Info

Awas, Kelamaan Bekerja Tingkatkan Risiko Kematian Dini

Studi menunjukkan bahwa jam kerja yang panjang meningkatkan risiko kematian dini.

Yasinta Rahmawati | Fita Nofiana

Ilustrasi bekerja lembur. (Pixabay)
Ilustrasi bekerja lembur. (Pixabay)

Himedik.com - Jam kerja yang panjang sekitar 55 jam seminggu meningkatkan risiko kematian akibat penyakit jantung dan stroke. Hal ini dinyatakan oleh sebuah studi dari Perserikatan Bangsa-Bangsa (PBB) yang dirilis Senin (17/5/2021).

Melansir dari Medical Xpress, laporan oleh Badan Organisasi Kesehatan Dunia (WHO) dan Organisasi Perburuhan Internasional (ILO) PBB muncul saat adanya perubahan sistem kerja selama pandemi yang  meningkatkan kecenderungan untuk bekerja lebih lama.

Studi tersebut merupakan analisis global pertama tentang risiko terhadap kehidupan dan kesehatan yang terkait dengan jam kerja yang panjang.
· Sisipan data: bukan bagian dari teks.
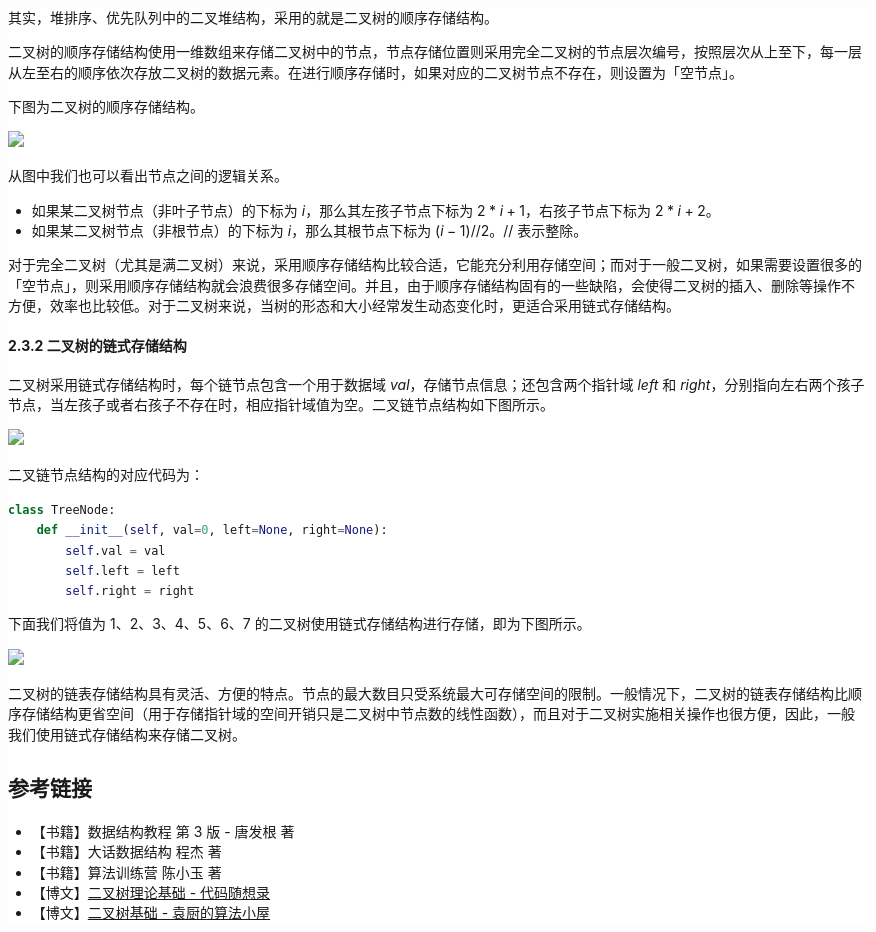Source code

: 其实，堆排序、优先队列中的二叉堆结构，采用的就是二叉树的顺序存储结构。

二叉树的顺序存储结构使用一维数组来存储二叉树中的节点，节点存储位置则采用完全二叉树的节点层次编号，按照层次从上至下，每一层从左至右的顺序依次存放二叉树的数据元素。在进行顺序存储时，如果对应的二叉树节点不存在，则设置为「空节点」。

下图为二叉树的顺序存储结构。

![](https://qcdn.itcharge.cn/images/20220221144552.png)

从图中我们也可以看出节点之间的逻辑关系。

- 如果某二叉树节点（非叶子节点）的下标为 $i$，那么其左孩子节点下标为 $2 * i + 1$，右孩子节点下标为 $2 * i + 2$。
- 如果某二叉树节点（非根节点）的下标为 $i$，那么其根节点下标为 $(i - 1) // 2$。$//$ 表示整除。

对于完全二叉树（尤其是满二叉树）来说，采用顺序存储结构比较合适，它能充分利用存储空间；而对于一般二叉树，如果需要设置很多的「空节点」，则采用顺序存储结构就会浪费很多存储空间。并且，由于顺序存储结构固有的一些缺陷，会使得二叉树的插入、删除等操作不方便，效率也比较低。对于二叉树来说，当树的形态和大小经常发生动态变化时，更适合采用链式存储结构。

#### 2.3.2 二叉树的链式存储结构

二叉树采用链式存储结构时，每个链节点包含一个用于数据域 $val$，存储节点信息；还包含两个指针域 $left$ 和 $right$，分别指向左右两个孩子节点，当左孩子或者右孩子不存在时，相应指针域值为空。二叉链节点结构如下图所示。

![](https://qcdn.itcharge.cn/images/20220221151412.png)

二叉链节点结构的对应代码为：

```python
class TreeNode:
    def __init__(self, val=0, left=None, right=None):
        self.val = val
        self.left = left
        self.right = right
```

下面我们将值为 $1、2、3、4、5、6、7$ 的二叉树使用链式存储结构进行存储，即为下图所示。

![](https://qcdn.itcharge.cn/images/20220221153539.png)

二叉树的链表存储结构具有灵活、方便的特点。节点的最大数目只受系统最大可存储空间的限制。一般情况下，二叉树的链表存储结构比顺序存储结构更省空间（用于存储指针域的空间开销只是二叉树中节点数的线性函数），而且对于二叉树实施相关操作也很方便，因此，一般我们使用链式存储结构来存储二叉树。

## 参考链接

- 【书籍】数据结构教程 第 3 版 - 唐发根 著
- 【书籍】大话数据结构 程杰 著
- 【书籍】算法训练营 陈小玉 著
- 【博文】[二叉树理论基础 - 代码随想录](https://programmercarl.com/二叉树理论基础.html)
- 【博文】[二叉树基础 - 袁厨的算法小屋](https://github.com/chefyuan/algorithm-base/blob/main/animation-simulation/二叉树/二叉树基础.md)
Penelitian PBB ini telah diterbitkan dalam jurnal Environment International.

"Bekerja 55 jam atau lebih per minggu merupakan bahaya kesehatan yang serius," kata Maria Neira, direktur departemen lingkungan, perubahan iklim dan kesehatan WHO.
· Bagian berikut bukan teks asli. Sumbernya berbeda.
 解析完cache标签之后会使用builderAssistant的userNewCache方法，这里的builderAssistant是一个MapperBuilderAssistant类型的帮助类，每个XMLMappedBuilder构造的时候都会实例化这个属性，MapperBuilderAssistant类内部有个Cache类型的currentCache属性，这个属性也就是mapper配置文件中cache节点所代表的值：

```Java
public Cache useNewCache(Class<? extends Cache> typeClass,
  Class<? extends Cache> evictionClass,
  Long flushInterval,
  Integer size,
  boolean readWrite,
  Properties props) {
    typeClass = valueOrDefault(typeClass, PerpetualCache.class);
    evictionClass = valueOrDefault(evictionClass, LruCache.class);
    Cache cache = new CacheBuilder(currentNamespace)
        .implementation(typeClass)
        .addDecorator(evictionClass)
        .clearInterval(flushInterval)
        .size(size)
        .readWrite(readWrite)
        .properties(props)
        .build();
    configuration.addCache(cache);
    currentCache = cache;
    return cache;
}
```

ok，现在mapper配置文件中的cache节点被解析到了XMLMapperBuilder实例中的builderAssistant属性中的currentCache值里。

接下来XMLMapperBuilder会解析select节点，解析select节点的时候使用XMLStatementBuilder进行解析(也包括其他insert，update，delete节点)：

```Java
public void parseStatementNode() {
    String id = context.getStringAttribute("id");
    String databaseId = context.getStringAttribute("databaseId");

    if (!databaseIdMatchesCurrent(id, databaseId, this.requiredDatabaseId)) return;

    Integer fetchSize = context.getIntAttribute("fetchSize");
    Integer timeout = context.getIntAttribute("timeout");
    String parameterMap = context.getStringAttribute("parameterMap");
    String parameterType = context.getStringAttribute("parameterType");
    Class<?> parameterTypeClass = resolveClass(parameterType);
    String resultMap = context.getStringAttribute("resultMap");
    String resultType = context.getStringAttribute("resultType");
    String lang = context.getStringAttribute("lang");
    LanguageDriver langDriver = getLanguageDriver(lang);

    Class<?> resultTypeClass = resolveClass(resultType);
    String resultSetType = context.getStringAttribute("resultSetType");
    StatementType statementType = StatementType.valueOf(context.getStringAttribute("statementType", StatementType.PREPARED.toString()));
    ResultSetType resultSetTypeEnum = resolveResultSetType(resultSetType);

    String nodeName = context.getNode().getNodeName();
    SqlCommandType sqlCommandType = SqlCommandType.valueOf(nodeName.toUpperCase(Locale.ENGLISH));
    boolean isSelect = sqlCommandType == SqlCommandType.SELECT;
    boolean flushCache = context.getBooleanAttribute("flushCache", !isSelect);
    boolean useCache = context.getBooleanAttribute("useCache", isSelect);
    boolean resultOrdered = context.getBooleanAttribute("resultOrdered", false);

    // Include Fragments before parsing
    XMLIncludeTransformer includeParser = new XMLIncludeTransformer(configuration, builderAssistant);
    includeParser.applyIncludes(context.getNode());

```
"Sudah waktunya kita semua (pemerintah, pemberi kerja, dan karyawan) menyadari fakta bahwa jam kerja yang panjang dapat menyebabkan kematian dini," imbuhnya.

Studi tersebut menyimpulkan bahwa bekerja 55 jam atau lebih per minggu dikaitkan dengan perkiraan 35 persen peningkatan risiko menderita stroke, dan peningkatan 17 persen risiko kematian akibat penyakit jantung iskemik.

WHO dan ILO memperkirakan bahwa pada 2016, 398.000 orang meninggal karena stroke dan 347.000 karena penyakit jantung setelah bekerja setidaknya 55 jam per minggu.

Antara tahun 2000 hingga 2016, jumlah kematian akibat penyakit jantung terkait dengan jam kerja yang panjang meningkat sebesar 42 persen, sedangkan angka stroke meningkat sebesar 19 persen.

Sebagian besar kematian yang tercatat terjadi di antara orang-orang yang berusia 60 hingga 79 tahun di mana bekerja 55 jam atau lebih per minggu ketika mereka berusia antara 45 hingga 74 tahun.

"Jam kerja yang panjang diketahui bertanggung jawab atas sekitar sepertiga dari total perkiraan beban penyakit terkait pekerjaan, ini ditetapkan sebagai faktor risiko dengan beban penyakit akibat kerja terbesar," kata WHO.